Sim, claro. Atendi pacientes que mataram para o serviço secreto. Não há bons ou maus, todos mataram. O mal é um tema que provavelmente vou desenvolver, de como posso me transformar num assassino. Tenho lido muito Dostoievski. Talvez eu trabalhe sobre Fausto, do Thomas Mann.

Como você está vendo o surgimento de novos políticos na América Latina, como Chávez?

É uma curiosidade. Todo o personagem sem uma ‘aurora' (aponta a testa) me dá medo. Prefiro o governo socialista mais pensado do Chile. Nunca fui dogmático. Pouco antes do golpe, estava rompido com a esquerda e a direita. Não tolero os dogmas, nem mesmo dos ecologistas. A gente dogmática me põe de cabelos arrepiados. Meu teatro tende a ser um convite a pensar, incluindo aí meus escritos sobre psicanálise, sobre literatura. Estou sempre duvidando. Estou esperando que morra Fidel para que possa trabalhar com essa complexa figura.

Por que esperando que morra?

Porque a revolução é tema complexo. O século 20 foi tão revolucionário que é desesperante. Não sobrou nada de todas as revoluções. Da Rússia, só sobrou Chekhov.

Ele é anterior à revolução.

O mundo russo para mim é uma influência muito importante.
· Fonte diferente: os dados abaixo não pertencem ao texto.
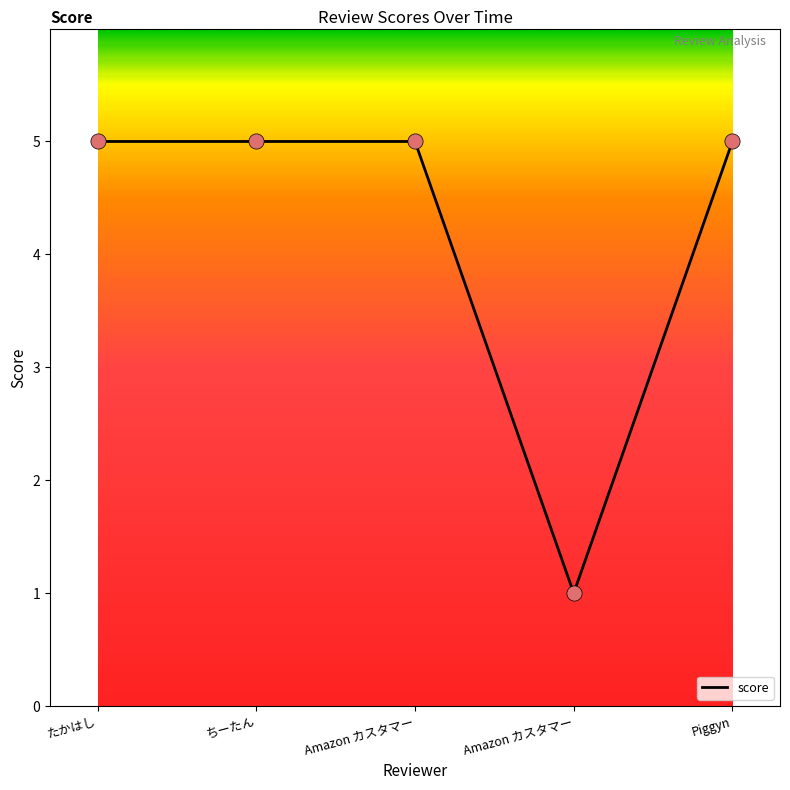

Count the number of categories in the chart.

5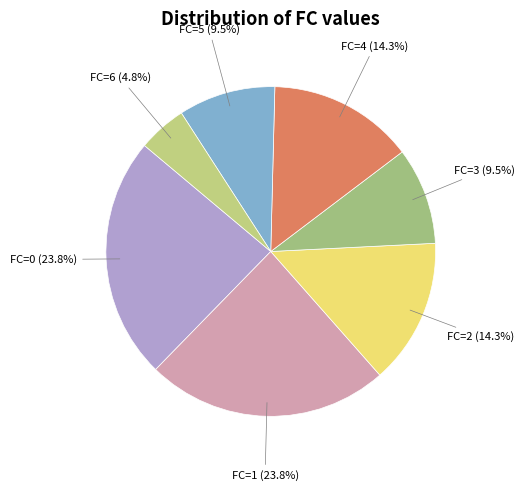

How many segments does this pie chart have?

7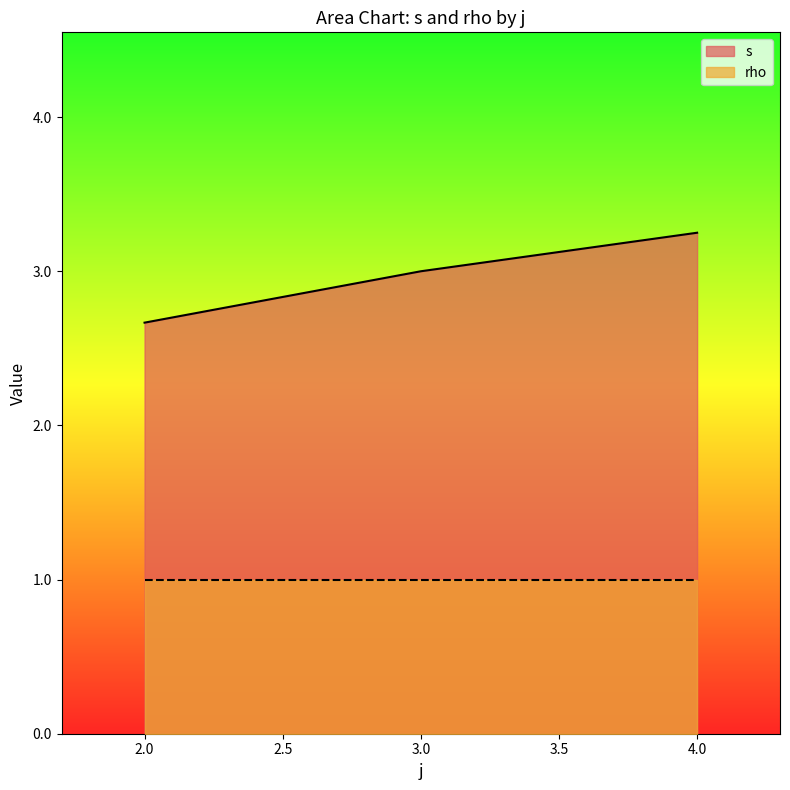

Which series has the largest total across all categories?

s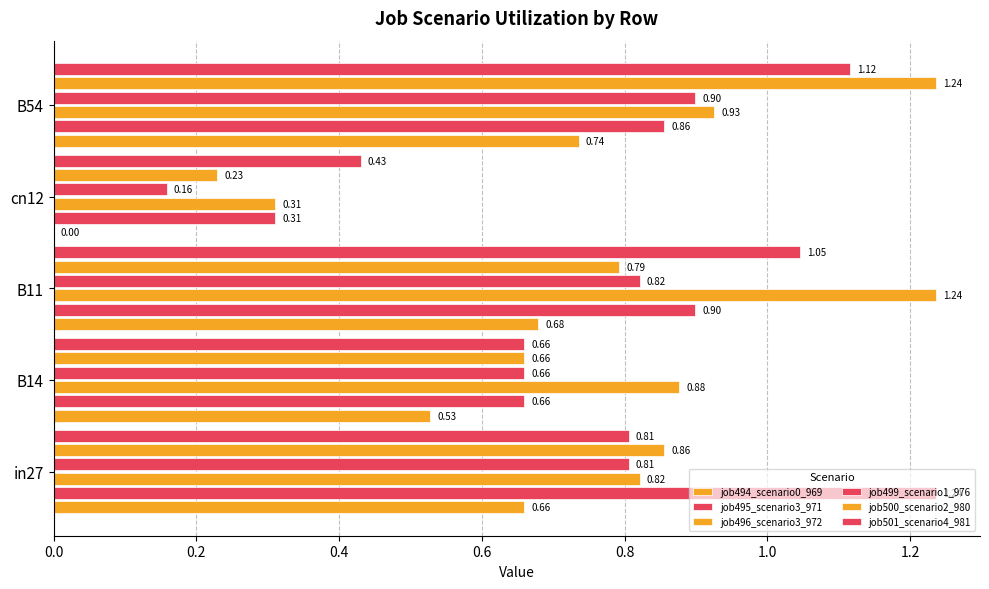

How many series are shown in this chart?

6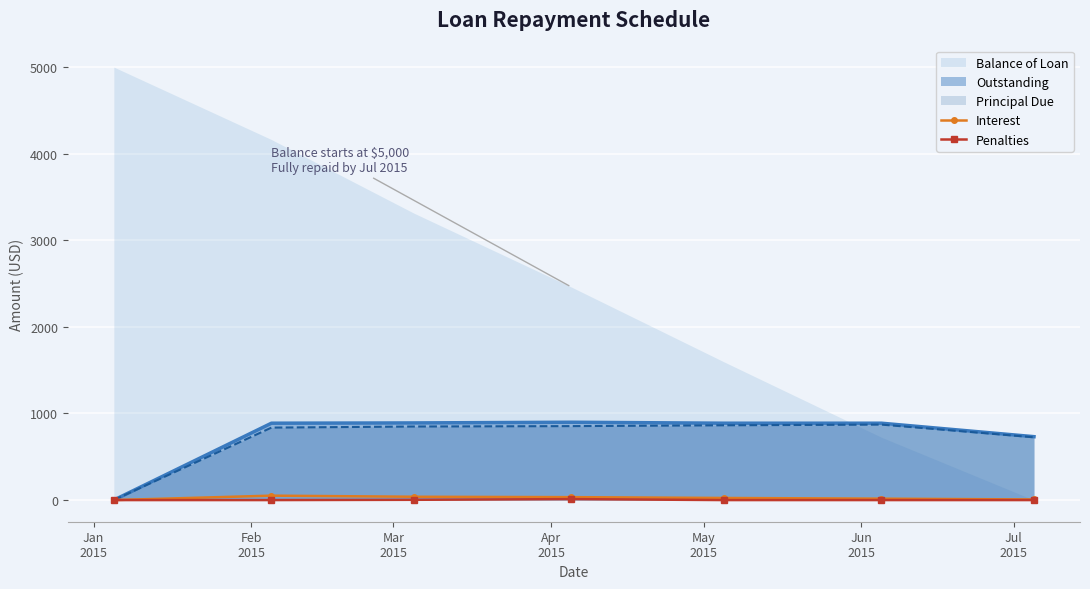

How many lines are shown in the chart?

2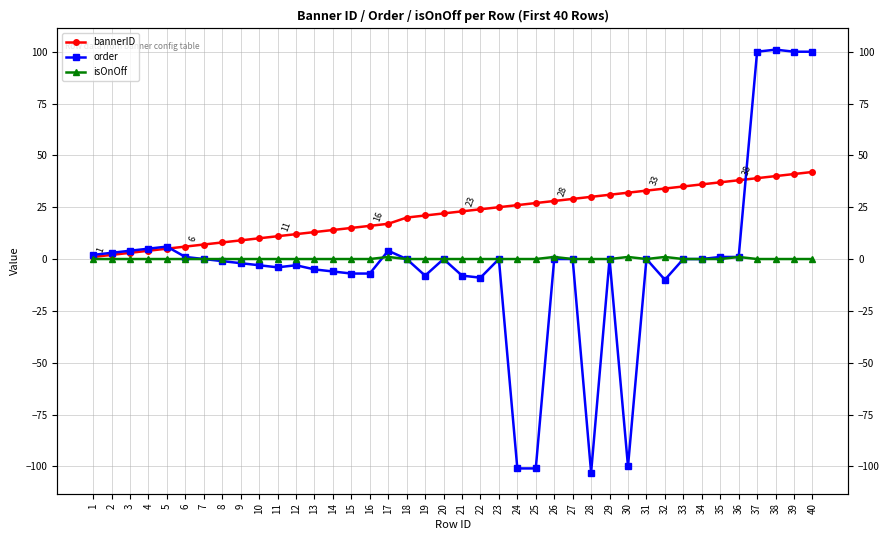

True or false: bannerID has more than 0 interior local peaks.

False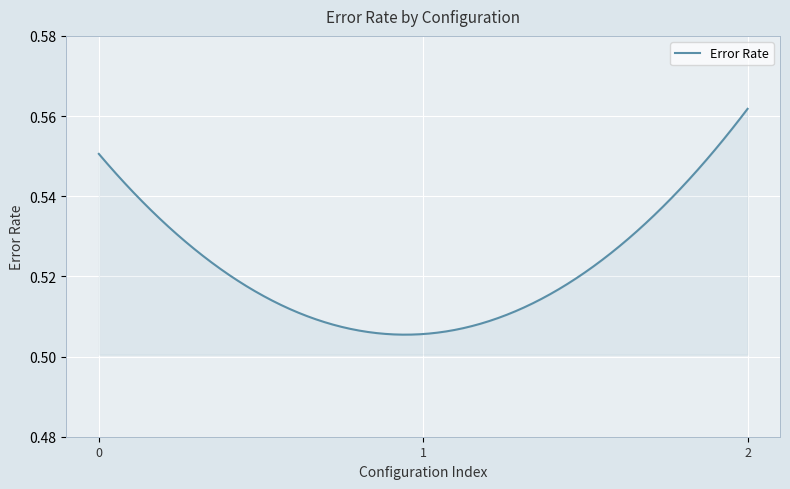

Reading right to left, list all the values displayed in this chart.

2=0.6	1=0.5	0=0.6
O que sucedeu com esse mundo? Outra influência importante é a norte-americana, esse império romano. O que é esse império estranho? O século 20 é tão estranho.
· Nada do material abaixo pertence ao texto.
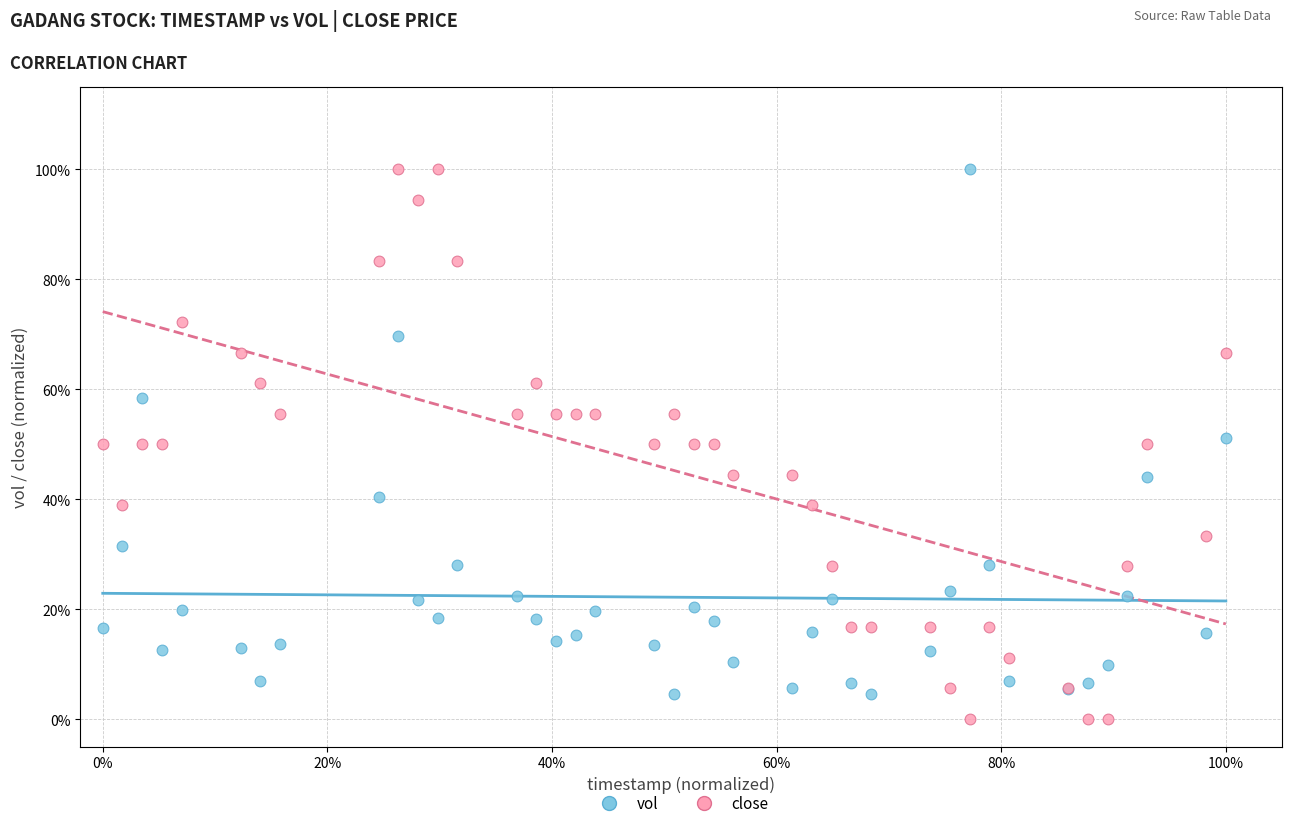

Which series contains the lowest Y value?

close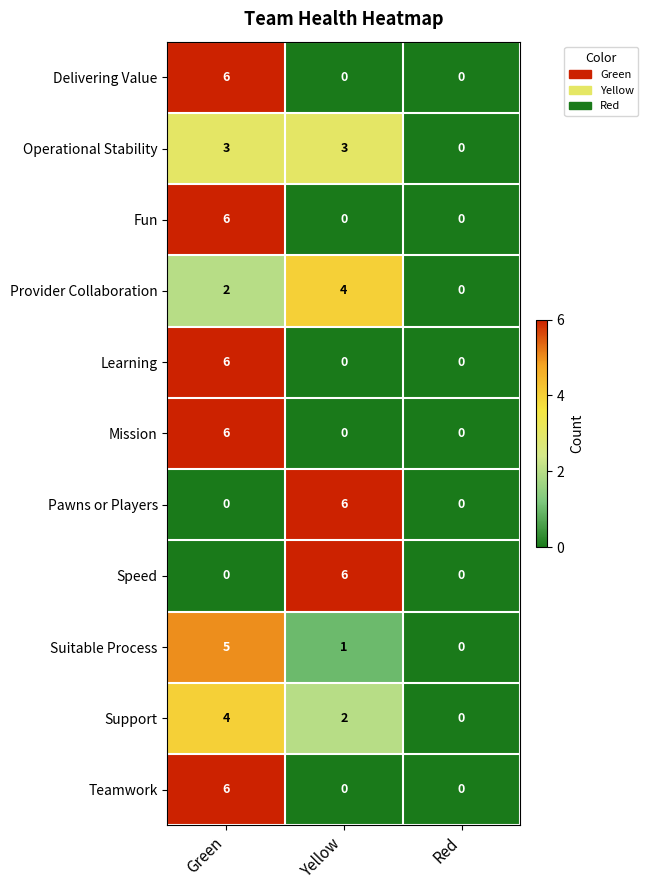

Read the Operational Stability value at Yellow.

3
Você foi muitas vezes a Cuba?

Fui apenas uma vez, por poucos dias. Tenho pudor de fazer turismo num país que está vivendo uma situação complicada. Queria ir como convidado, conhecer a situação.

Conhece o teatro brasileiro?

Não, muito pouco. A literatura conheço um pouco mais. Machado de Assis é o meu favorito e fiquei muito atraído por Campos de Carvalho. O Brasil é um mundo à parte. As ditaduras trataram de separar os países da América. Há apenas cinco anos comecei a conhecer o teatro argentino, que tem coisas fantásticas, a nova dramaturgia colombiana, a mexicana. Do Brasil conheço pouco, não tenho uma opinião do panaroma. Conheço apenas a literatura dramática consolidada, Nelson Rodrigues, Plínio Marcos. Nada da nova dramaturgia.

Na oficina, você disse que bonecos eram bons atores porque seus corpos estão mortos e que os atores tinham de morrer para ressuscitar?

Exatamente. Em oficinas mais longas, trabalho muito sobre o corpo, um tema contemporâneo interessante. Agora mesmo no Brasil vocês têm uma exposição com cadáveres trabalhados como material plástico. Esse corpo que Orlan declarou obsoleto. É uma mulher que faz diversas operações plásticas, ora para parecer a Mona Lisa, ora para ter um nariz maia. É louca, mas interessante para pensar sobre essa visão em que as pessoas se operam assim (estala dos dedos) só porque querem ter outro corpo. O corpo tem segredos, não está dominado, não se pode mudá-lo como se troca de celular. Quando interfiro no corpo, interfiro na mente. Aí estão as doenças psicosomáticas, doenças auto-imunes, pessoas destruindo a si mesmas. Um mistério do conhecimento. Mensagem corporal que não pôde ser transformada em linguagem. Um tema que me fascina e que venho estudando muito.